After my recent post on the fact that no data link tin whiskers to the Toyota sudden acceleration issues, there continue to be more posts saying things like “Tin Whiskers Implicated in Unintended Acceleration Problems.”
Many of these posts link back to the earlier TechEye post. The basis for all of the posts is a paper written by EurIng Keith Armstrong titled, “Toyota ‘Sticking Pedals’ Recall is a Smokescreen,” and subtitled, “Their sudden unintended acceleration problem is caused by electronics either due to EMI, lead-free soldering or software ‘bugs.’ ” It does not appear that Armstrong’s paper was sponsored or refereed.
Since it appears that this entire wave of reporting implicating tin whiskers, in this important issue, emanates from Armstrong’s paper, it is helpful to quote his entire comments on tin whiskers
9.0 Lead-free soldering:
In recent years, various countries and trade blocs (including the European Union) have banned the use of lead on electrical solder, on the basis that lead going into landfill when electrical and electronic products are disposed of is bad for the environment, and hence for people.
But many accuse them of being shortsighted -– lead has been added to solder in quite large amounts for many decades because it made the other main constituent, tin, behave much better, considerably improving reliability.
Now that lead has been removed from solder, which is now mainly tin (with a little silver and copper added) all sorts of new possibilities arise for short-circuits and open-circuits, and intermittent shorts and opens, mainly on printed circuit boards (PCBs) and mainly associated with small-footprint integrated circuits (ICs), especially ball-grid arrays (BGAs).
Its really just another cause of intermittent or fixed short-or-open circuits in electronic PCBs and modules – but one that would not have been any problem until a few years ago, and so could have caught Toyota by surprise.
John R Barnes has created a monumentally huge library of references to the problems of lead-free soldering, especially tin whiskering, see www.dbicorporation.com/rohsbib.htm. Prepare to be totally overwhelmed!
Removing lead from solder has the following effects:
9.1 Tin whiskers
These will grow out of soldered joints and can contact other conductors, causing short-circuits between PCB copper traces and the pins of connectors. They are often no longer than 0.5mm (about 1/50th of an inch) but can grow to 1mm (about 1/24th of an inch) or longer, especially in damp conditions.
Even at 1/50th of an inch they can short between the pins on a modern integrated circuit (IC). And the process of removing the PCB for inspection can brush them off, so you never find them.
And if you didn’t accidentally brush them off, they are so thin they are very hard to see – you need a powerful microscope.
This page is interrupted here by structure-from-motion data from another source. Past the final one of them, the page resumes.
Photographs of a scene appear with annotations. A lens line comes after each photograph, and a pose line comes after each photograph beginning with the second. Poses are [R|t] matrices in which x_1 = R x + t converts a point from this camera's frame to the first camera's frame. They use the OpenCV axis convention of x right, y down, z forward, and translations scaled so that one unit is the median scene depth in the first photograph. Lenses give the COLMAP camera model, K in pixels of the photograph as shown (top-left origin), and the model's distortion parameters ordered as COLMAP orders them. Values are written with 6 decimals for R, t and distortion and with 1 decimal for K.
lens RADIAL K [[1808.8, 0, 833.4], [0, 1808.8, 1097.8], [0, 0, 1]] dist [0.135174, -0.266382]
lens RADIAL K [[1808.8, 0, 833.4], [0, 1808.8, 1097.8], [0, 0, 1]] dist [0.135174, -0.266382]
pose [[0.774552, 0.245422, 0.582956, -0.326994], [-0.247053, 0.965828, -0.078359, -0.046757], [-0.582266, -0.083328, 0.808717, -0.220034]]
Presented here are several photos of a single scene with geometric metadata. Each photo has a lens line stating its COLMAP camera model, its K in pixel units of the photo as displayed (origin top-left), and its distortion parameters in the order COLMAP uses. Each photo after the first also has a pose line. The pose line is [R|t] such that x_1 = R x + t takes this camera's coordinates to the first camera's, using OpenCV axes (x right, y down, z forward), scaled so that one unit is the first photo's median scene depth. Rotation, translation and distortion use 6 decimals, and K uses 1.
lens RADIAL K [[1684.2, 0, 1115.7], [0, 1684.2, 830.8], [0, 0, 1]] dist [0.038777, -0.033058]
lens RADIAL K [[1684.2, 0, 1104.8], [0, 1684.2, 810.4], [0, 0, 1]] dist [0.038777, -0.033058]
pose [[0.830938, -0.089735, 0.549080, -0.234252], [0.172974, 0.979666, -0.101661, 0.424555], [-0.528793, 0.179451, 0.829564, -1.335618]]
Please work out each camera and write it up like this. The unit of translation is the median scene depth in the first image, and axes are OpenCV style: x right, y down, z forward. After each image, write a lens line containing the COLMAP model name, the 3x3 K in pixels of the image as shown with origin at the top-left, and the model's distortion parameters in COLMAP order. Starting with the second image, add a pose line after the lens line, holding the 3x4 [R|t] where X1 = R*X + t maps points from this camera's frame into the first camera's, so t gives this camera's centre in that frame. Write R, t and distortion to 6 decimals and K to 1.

They are as fine as the finest spider-web threads, yet can carry sufficient current to short-out the electronics. You won’t see them unless you are looking for them.
Being so thin, they can wave around in the breeze and/or due to shocks, vibration and acceleration, causing intermittent short-circuits.
The iNEMI organization has published guidelines (www.inemi.org) on how to ensure that tin whiskers don’t grow too long, but I don’t know to what extent these are followed by suppliers of electronics to the car industry in general, or Toyota in particular.
(Photo courtesy NASA)
Note that, in this paper, there are no data or any evidence regarding tin whiskers discussed from investigating any of the vehicles in question. All of this paper is opinion. In addition, the title of Armstrong’s paper leaves no room for any other cause: it has to be electronics or software. This position is very strong indeed for having no supporting data.
More recently Bob Landman added these comments to the tin whisker discussion: “The increased use of electronics in automobiles when mixed with RoHS can make for a deadly cocktail. We don’t know what the causative agent [in regard to the Toyota recalls] was, but I have heard recently of new autos showing up at dealers that will not start. That cause has been linked to tin whiskers.”
Bob heard this. There is no report and no data. Until Bob gives us a reference for some analysis and data, his comments are little more than hearsay. I searched the web in vain to find information related to Bob’s quote. In addition this comment is a little surprising, tin whiskers are usually associated with a certain amount of aging, hence not usually found in new products.
That tin whiskers exist and cause failures is irrefutable. NASA has an excellent website related to tin whiskers and failures caused by them. However, the total number of tin whisker fails reported is less than 100. Many other types of electronic failure modes would appear to be much more common.
My purpose of writing this post is not to suggest that tin whiskers are not a concern in lead-free electronics. However, it is a fundamental principle in engineering and science to only make pronouncements on how something failed, when they can be supported with data. No data support implicating tin whiskers in the Toyota incidents. It is also troubling how readily many people referenced the work of Armstrong without apparently reading what he said and checking his sources and lack of data.